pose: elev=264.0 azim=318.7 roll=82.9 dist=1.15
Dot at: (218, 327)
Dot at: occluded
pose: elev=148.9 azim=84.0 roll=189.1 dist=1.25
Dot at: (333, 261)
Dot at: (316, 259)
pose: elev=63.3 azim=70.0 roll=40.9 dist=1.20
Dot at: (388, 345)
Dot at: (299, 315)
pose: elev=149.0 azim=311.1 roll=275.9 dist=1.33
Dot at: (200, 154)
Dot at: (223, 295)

::::::::::

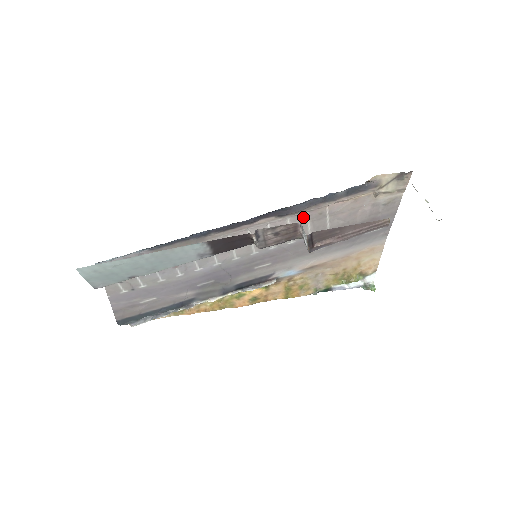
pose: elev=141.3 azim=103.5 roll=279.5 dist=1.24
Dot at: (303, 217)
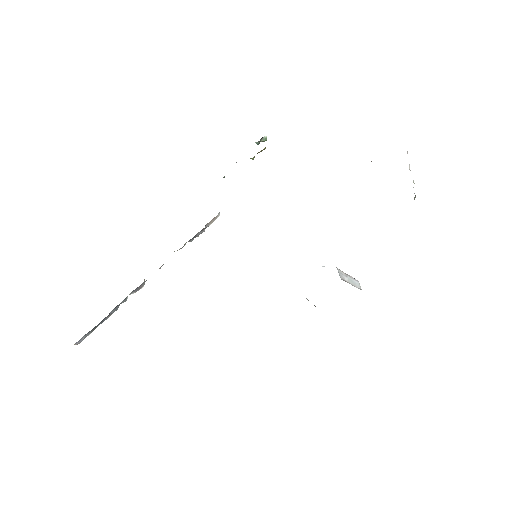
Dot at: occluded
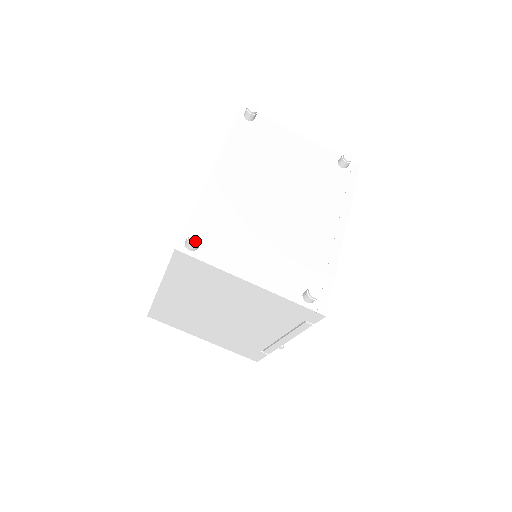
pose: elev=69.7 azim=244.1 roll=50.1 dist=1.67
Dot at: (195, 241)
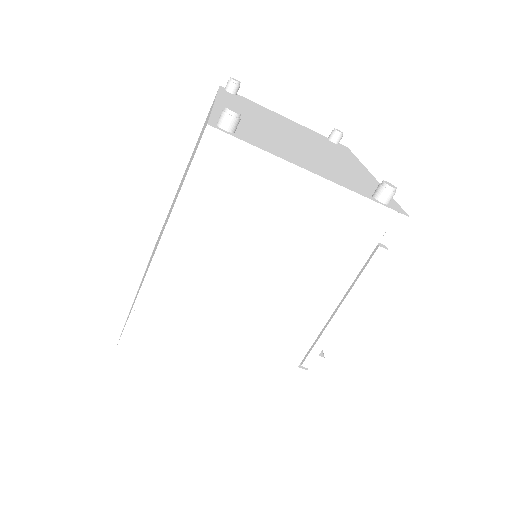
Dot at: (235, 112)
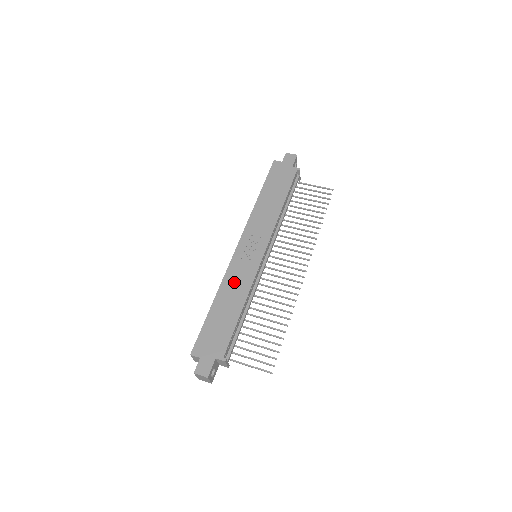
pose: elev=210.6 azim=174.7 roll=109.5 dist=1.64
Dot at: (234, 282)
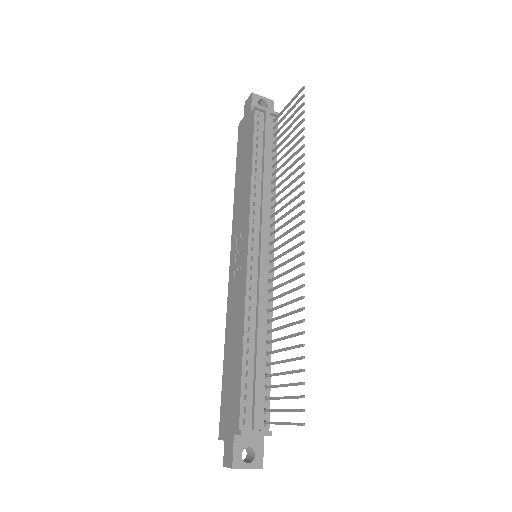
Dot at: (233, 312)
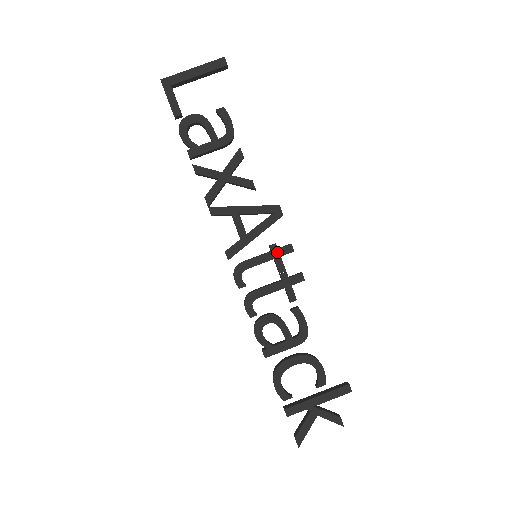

::::::::::

Could you set down, word for word, the lines of the records above, from the line holding "pose: elev=149.0 azim=311.1" through the line holding "Dot at: (223, 295)", including both of those lines?

## Answer for this exercise
pose: elev=149.0 azim=311.1 roll=275.9 dist=1.33
Dot at: (200, 154)
Dot at: (223, 295)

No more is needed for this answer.